Structured parking would be included in the main apartment building, as well as a small number of surface spaces. When street parking along neighborhood streets is factored in, the plan says the site would have a total of 330 parking spots.
The project also calls for two retail spaces. A larger space along Reserve St. at the corner of Ave. H, and a smaller location at the corner of Ave. H and Logan St.
The plan provided to the neighborhood association indicates the Armory building could be used for office space.
A formal application has not yet been filed, as a neighborhood meeting is required by the City of Boise to take place before permits can proceed.
Last summer, Ball Ventures CEO Cortney Liddiard said they his firm was excited about the project.
“The armory building and surrounding property has been a landmark in this region for generations and we are excited to be part of its transitioning into a neighborhood and community amenity,” Liddiard said.
Long Boise history
The Idaho National Guard Armory at 801 Reserve St. building went up in 1931 and housed a variety of Idaho National Guard facilities and personnel. Expansions over the years in 1936, 1940, and 1956 added office space and more. The building is anchored by a large drill hall designed by Boise architecture firm Tourtellotte & Hummel.
“Works Progress Administration (WPA) funds, matched by monies from the City of Boise, were obtained to continue construction of the Armory,” a narrative of the building included with the application for the National Register of Historic Places read. “This new construction was begun in 1936 and completed in 1937. It included the construction of the drill hall, the entire first floor of the front unit and the central section of the second floor of the front unit. The building was dedicated in the summer of 1937 and was headquarters for the Idaho National Guard throughout the historic period. It was, when completed, the largest and best-equipped armory in Idaho.”
The Idaho National Guard stopped using the facility in the early 1970s, and the State of Idaho used it for office space. It later fell into disrepair, targeted by vandals, and sat largely empty in recent decades. The City of Boise acquired the building and used it for storage for city equipment and community initiatives like the Yellow Bike Project for 20 years.
The building saw formal listing on the National Register of Historic Places in 1999.
In 2002, a nonprofit group announced a campaign to raise $7 million to build a “state-of-the-art theater complex” in the building to be anchored by New Heritage Theater Company. The project never materialized and it’s unclear what became of the fundraising campaign.
Project stalled in private hands
J&M Land is owned by billionaire Silicon Valley real estate mogul John Arrillaga and PowerBar co-founder Mike McCollum. Arrillaga was born in the Basque region of Spain and is a long-time investor in the Silicon Valley region of California.

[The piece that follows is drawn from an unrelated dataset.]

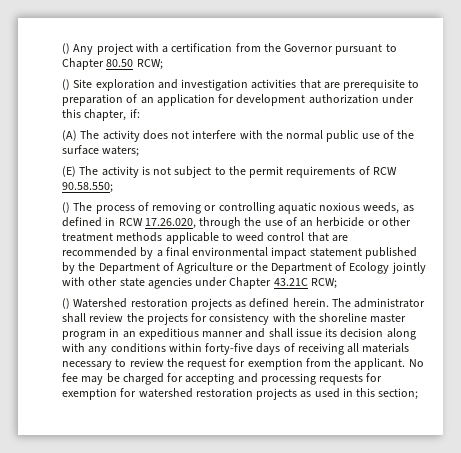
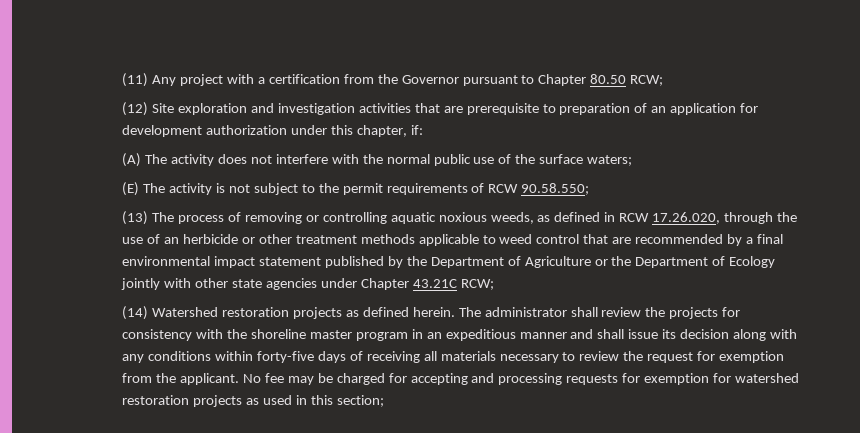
[62,43,71,54] () -> [122,73,149,87] (11)
[62,79,71,90] () -> [122,102,149,116] (12)
[62,202,71,213] () -> [122,211,149,225] (13)
[62,298,71,309] () -> [122,306,149,320] (14)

The city touted big plans for the property when selling it to J&M under former mayor Dave Bieter which didn’t come to fruition. The city entered into an agreement with J&M that called for the rehabilitation of the building and placed some limits on development types on the property, calling for limits to parking.
J&M completed some updates to the building, including adding new windows and painting the exterior.
The swap agreement ruled out a number of uses usually allowed in a mixed-use zone like a car wash, bikini bar, golf course, firing range, or car sales lot. The development agreement carries over to any new owners or they would have to apply to make specific changes.
A City of Boise spokesperson tells BoiseDev the agreements remain in place even with the sale of the property.
J&M won approval for a rezone and development agreement for a portion of the property that would allow for mixed-use commercial on the property.